Though his body was still slumped across the marble altar, the deep gashes on his arms had closed to fine white scars. The ring finger of his left hand was no longer missing. Instead intricately carved finger bones and delicate copper wire protruded from his hand. They were Ravishan’s bones, Kahlil realized. His blood had awoken the spells Rousma had carved over the skeleton. Kahlil could feel the heat of the rest of them inside him.
He straightened, marveling at the ease of the motion. Under his left hand he found the shining golden key.
“You see,” Rousma said. “You lives!”
Kahlil gripped the ush’hala. He glanced to Rousma. “What happened to me?”
“You lives.” Rousma bounced excitedly on her skeletal feet. “You is whole now and you lives. I told you. I seen it.”
Rousma seemed right. Not only were his wounds healed, but he also felt, somehow, whole. That gnawing sense of inevitable failure had left him for the first time in what seemed like years. He was still the man who had failed to save the Payshmura Church, but now an assurance seemed to rise up from his bones—or perhaps they were Ravishan’s bones.

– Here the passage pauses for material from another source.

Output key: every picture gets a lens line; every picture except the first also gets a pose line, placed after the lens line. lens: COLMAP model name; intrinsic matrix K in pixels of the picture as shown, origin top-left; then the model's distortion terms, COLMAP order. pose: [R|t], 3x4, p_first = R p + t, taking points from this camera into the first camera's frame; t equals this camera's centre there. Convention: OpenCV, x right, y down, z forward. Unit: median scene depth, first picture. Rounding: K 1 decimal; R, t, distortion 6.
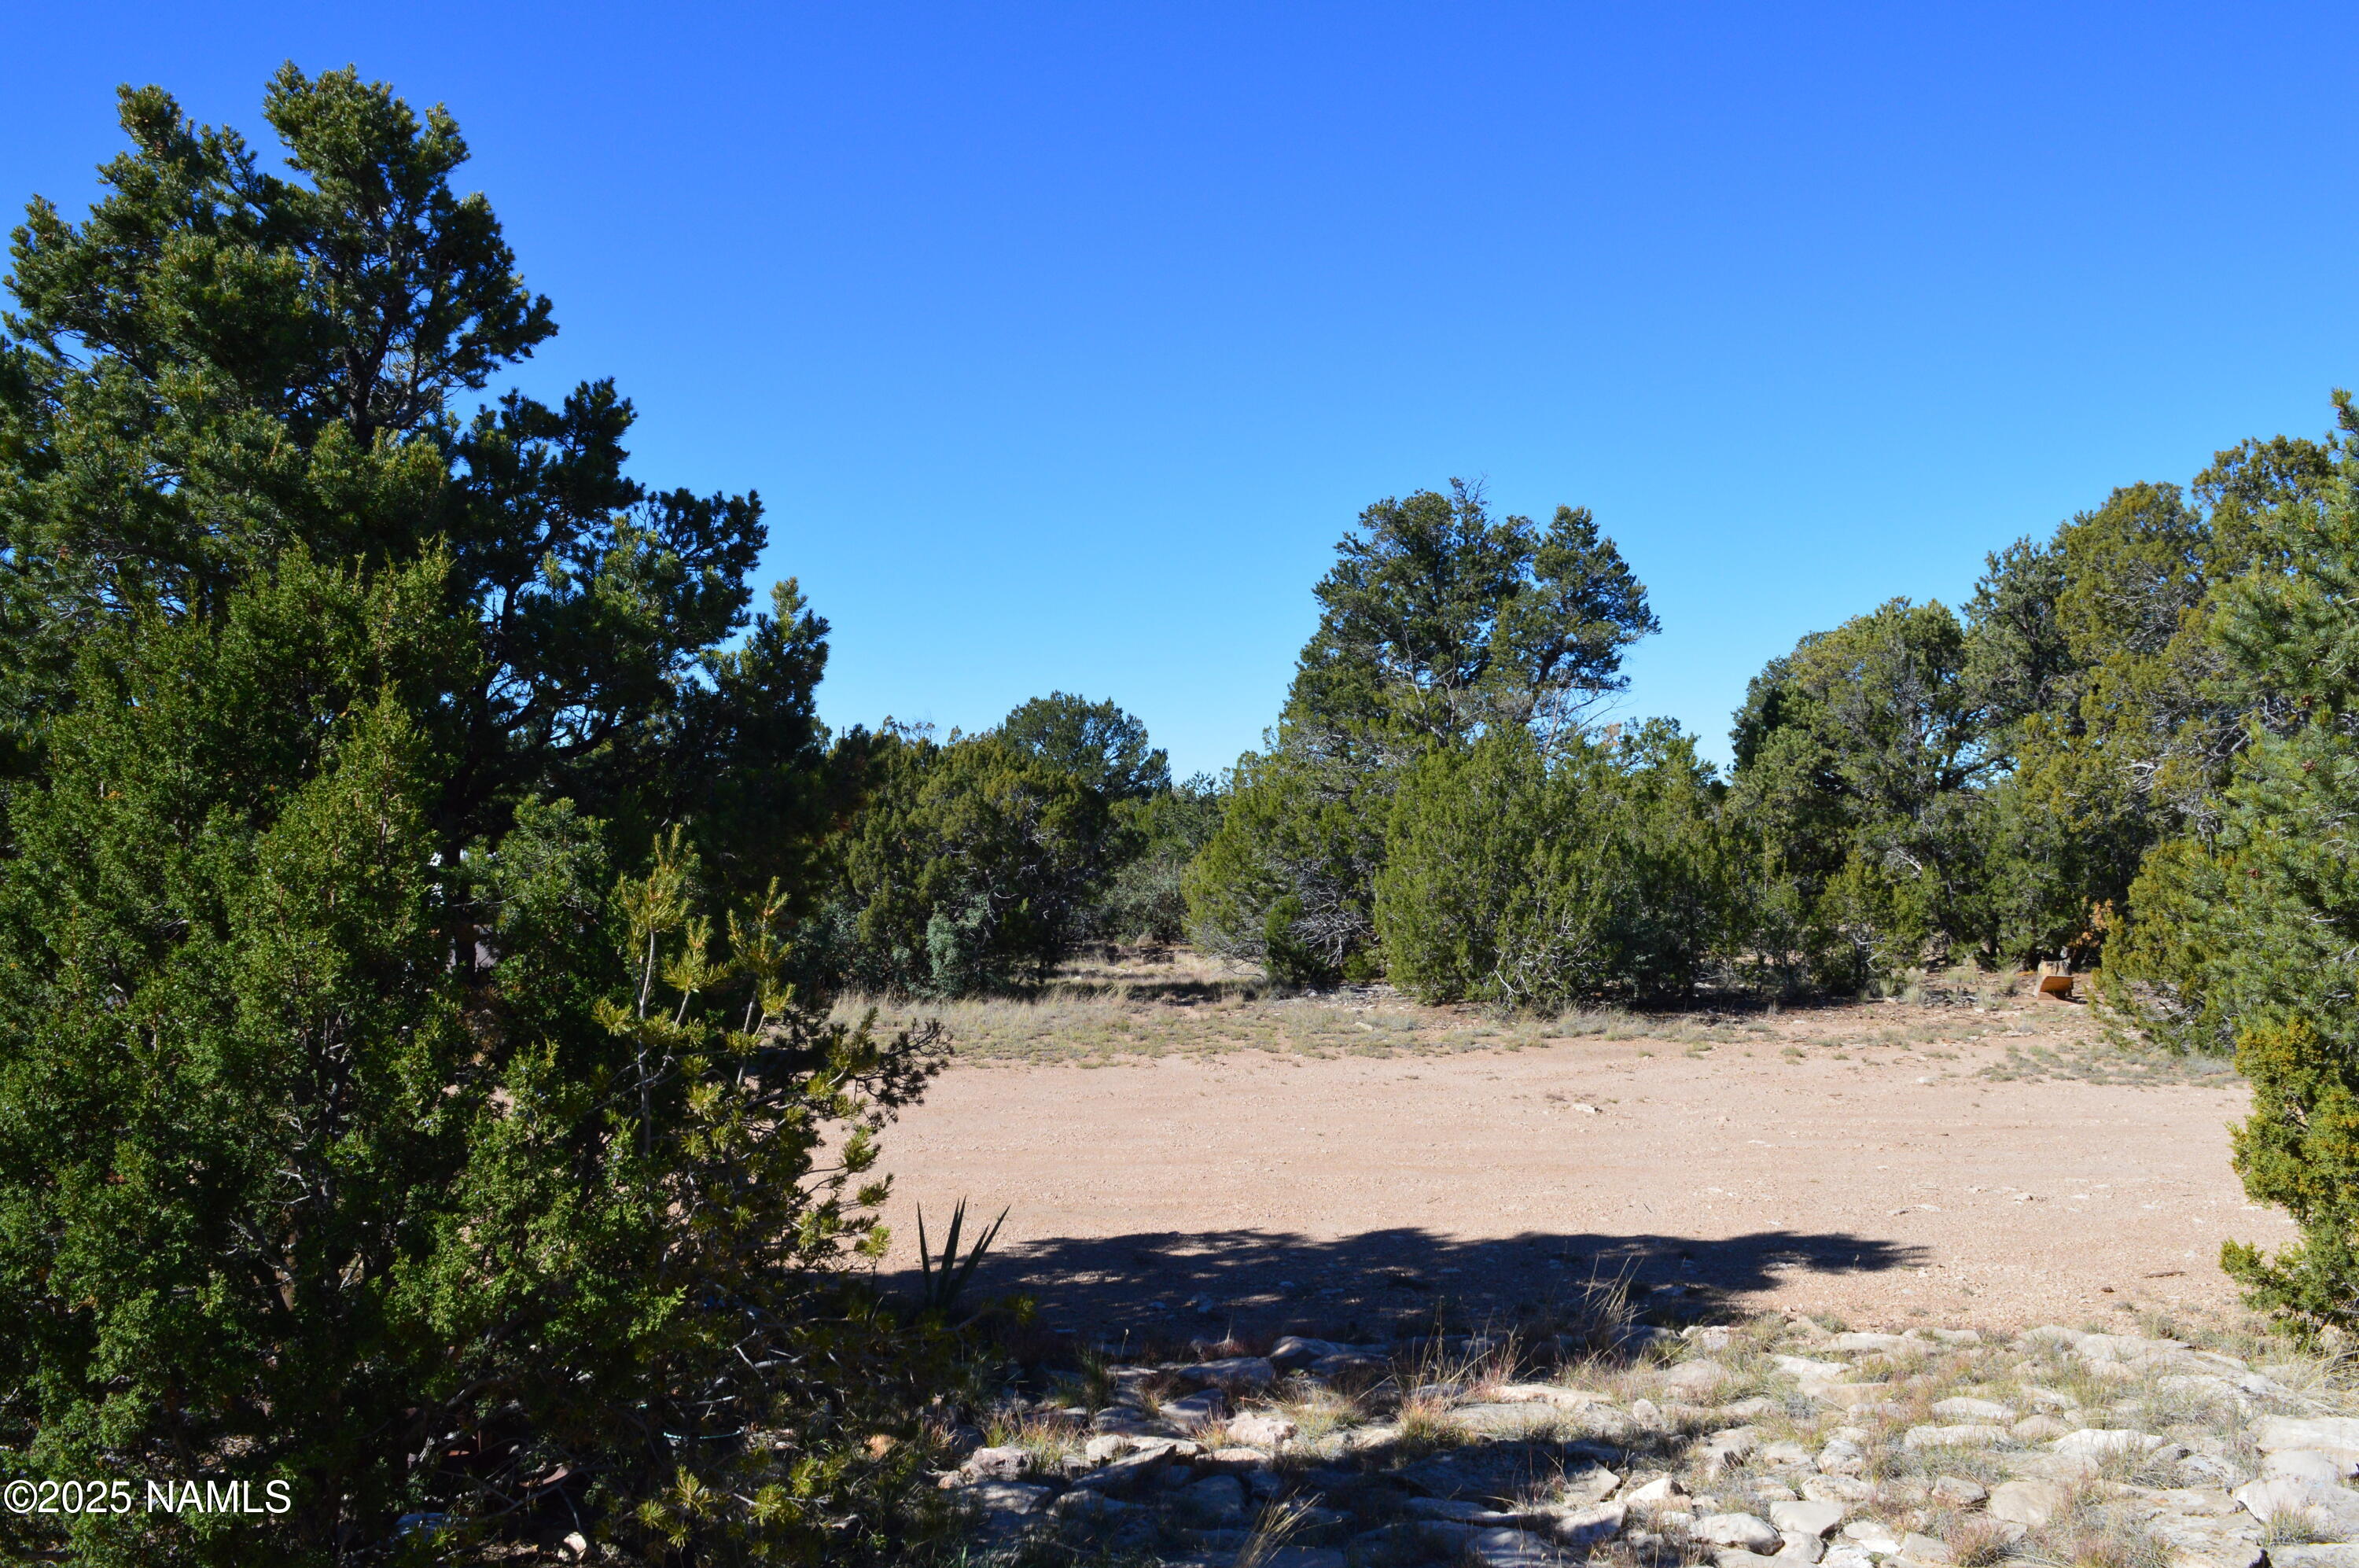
lens RADIAL K [[1876.3, 0, 1179.5], [0, 1876.3, 784.0], [0, 0, 1]] dist [-0.095505, 0.022607]
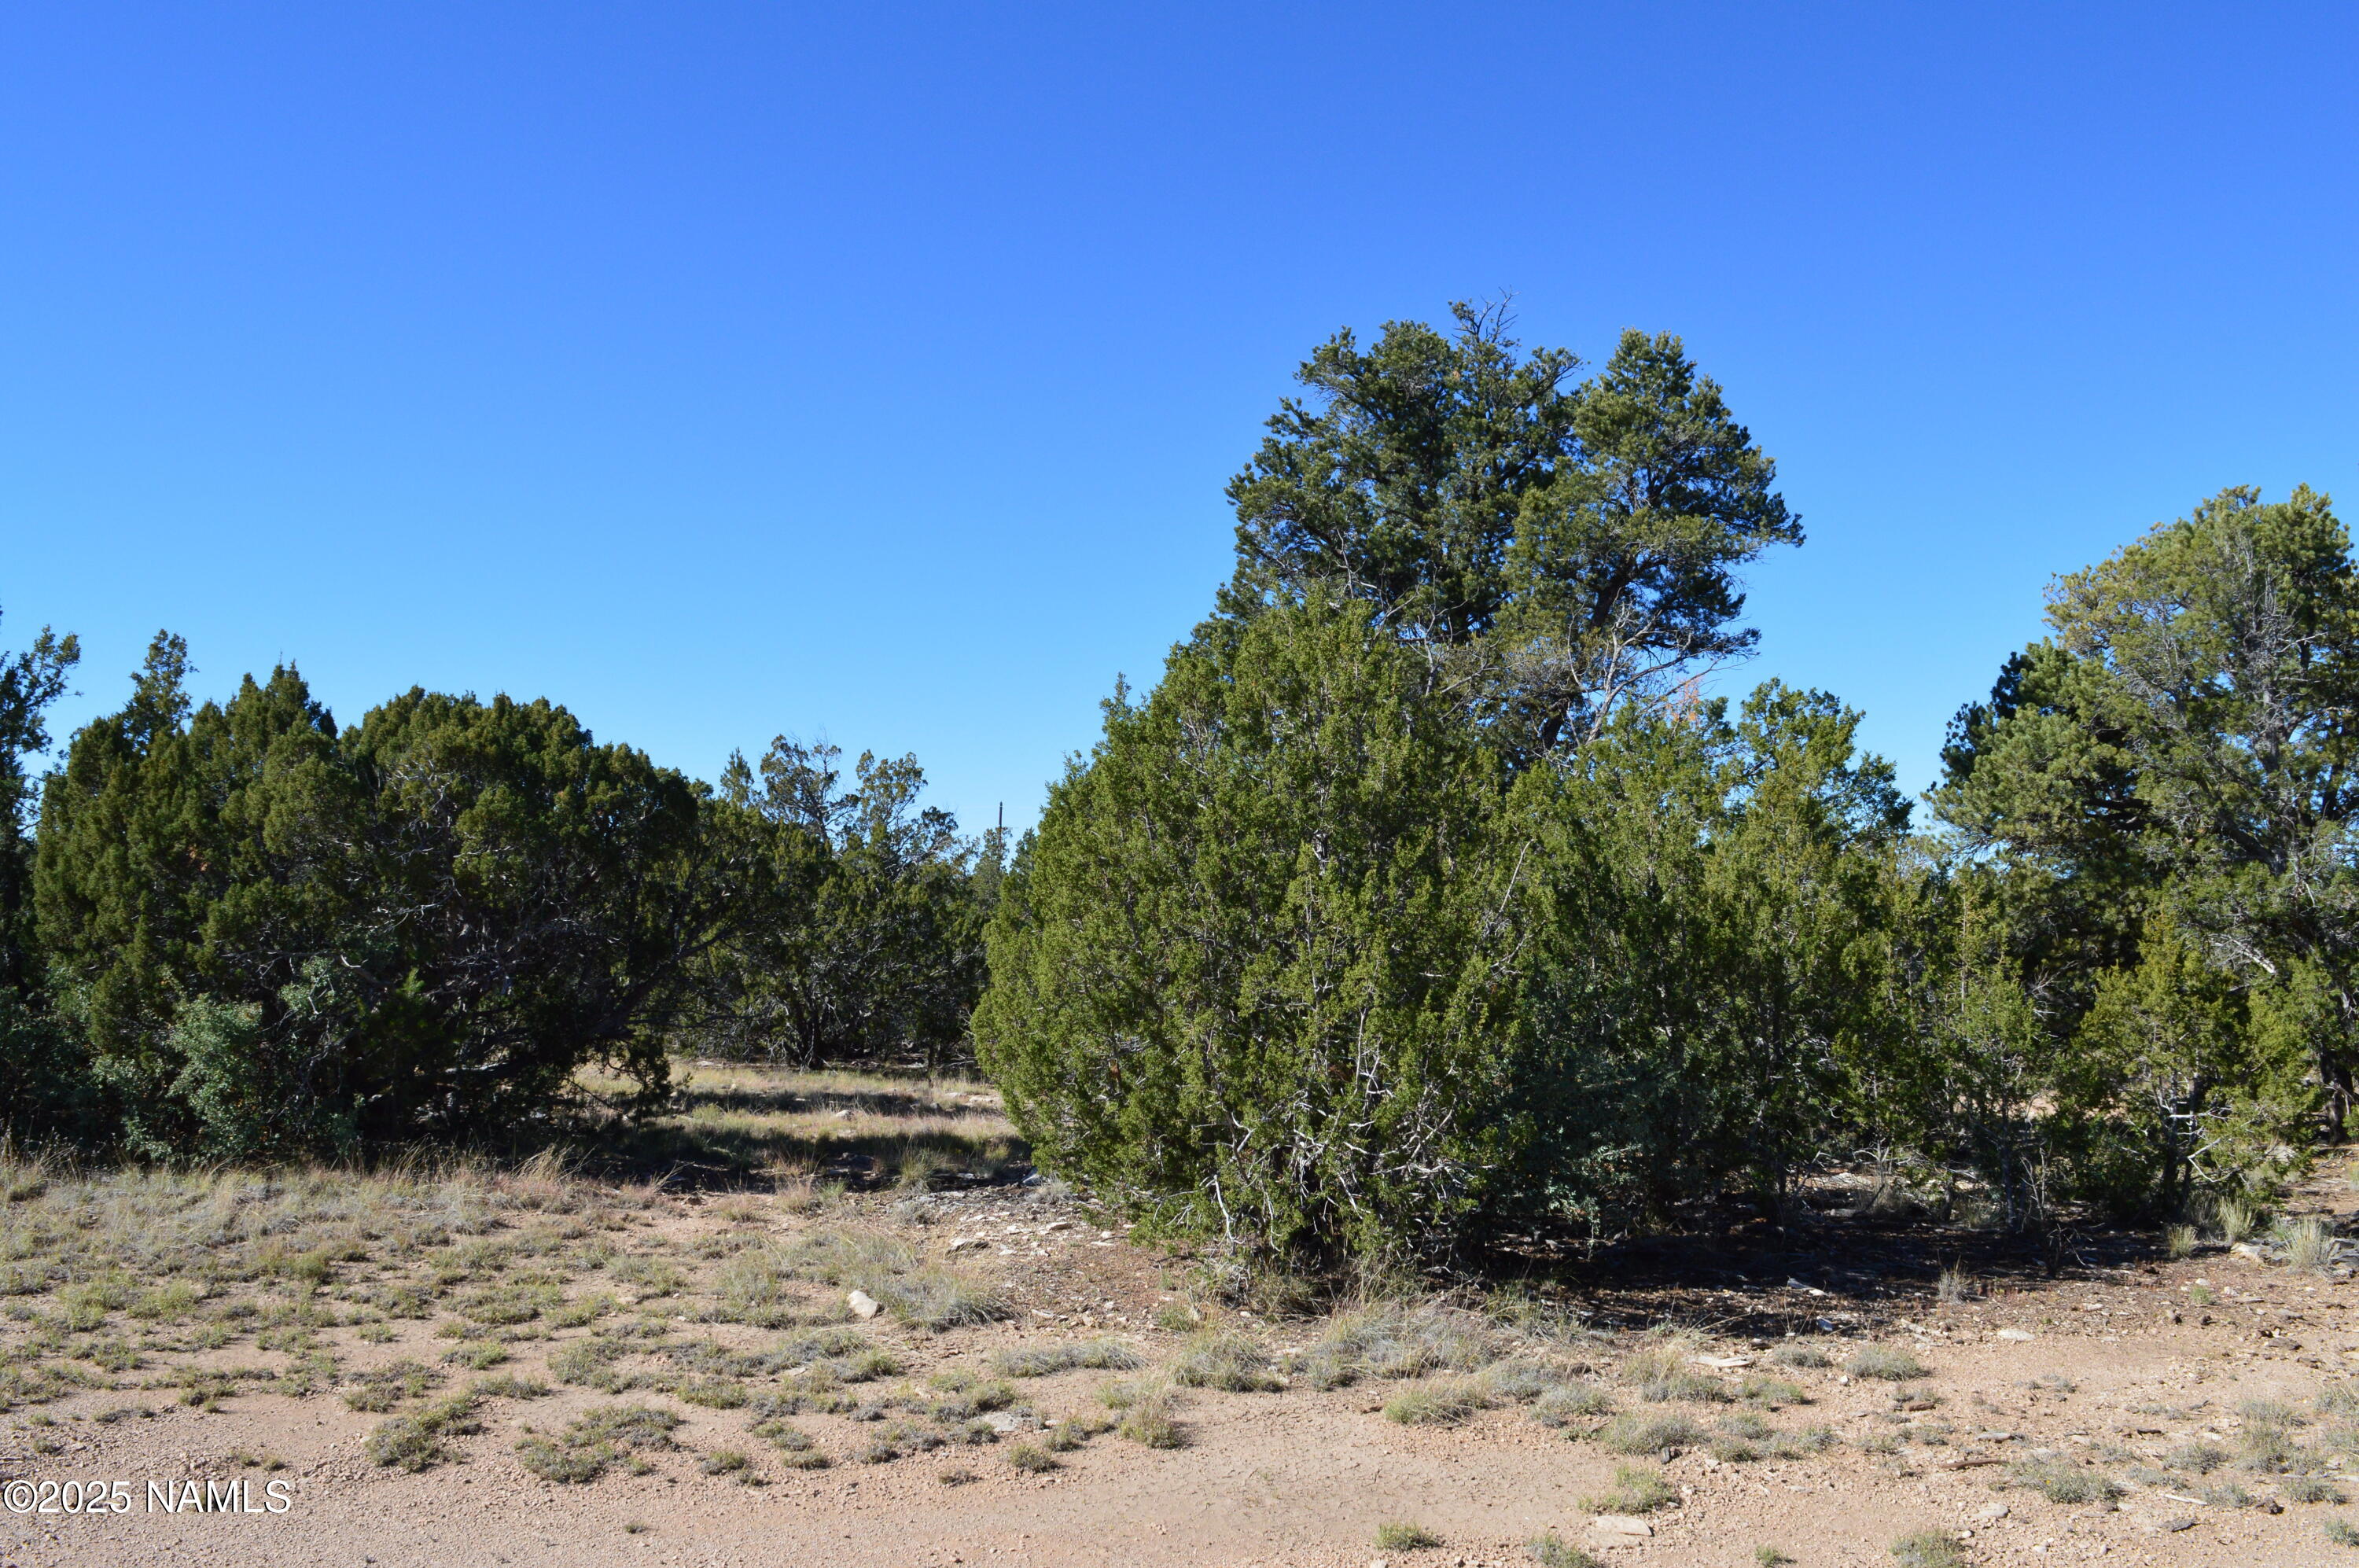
lens RADIAL K [[1876.3, 0, 1179.5], [0, 1876.3, 784.0], [0, 0, 1]] dist [-0.095505, 0.022607]
pose [[0.989602, 0.009983, -0.143489, 0.150126], [-0.017458, 0.998549, -0.050933, 0.024901], [0.142772, 0.052908, 0.988340, 0.411099]]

He felt a surge of pride. He had turned his back on a corrupt church. He had fought for what he believed in and awoken the Rifter’s divine justice.
Both halves of his life melted into each other and what had once felt like contradictions, like losses and failures, now seemed unified and blessed. If, as Ravishan, he had betrayed the Payshmura, it had only been because he had served the greater divinity of the Rifter. And all the pain that he had endured in this life as Kahlil—all of the loneliness and suffering—had been necessary so that he could be here, now, at this moment. Both his lives seemed to converge to a central purpose.
Whether it was the Rifter, or John, or Jath’ibaye, it no longer mattered. They were all one. At the center of both of Kahlil’s lives was his dedication to that single man who was his deity, ward, friend, and lover.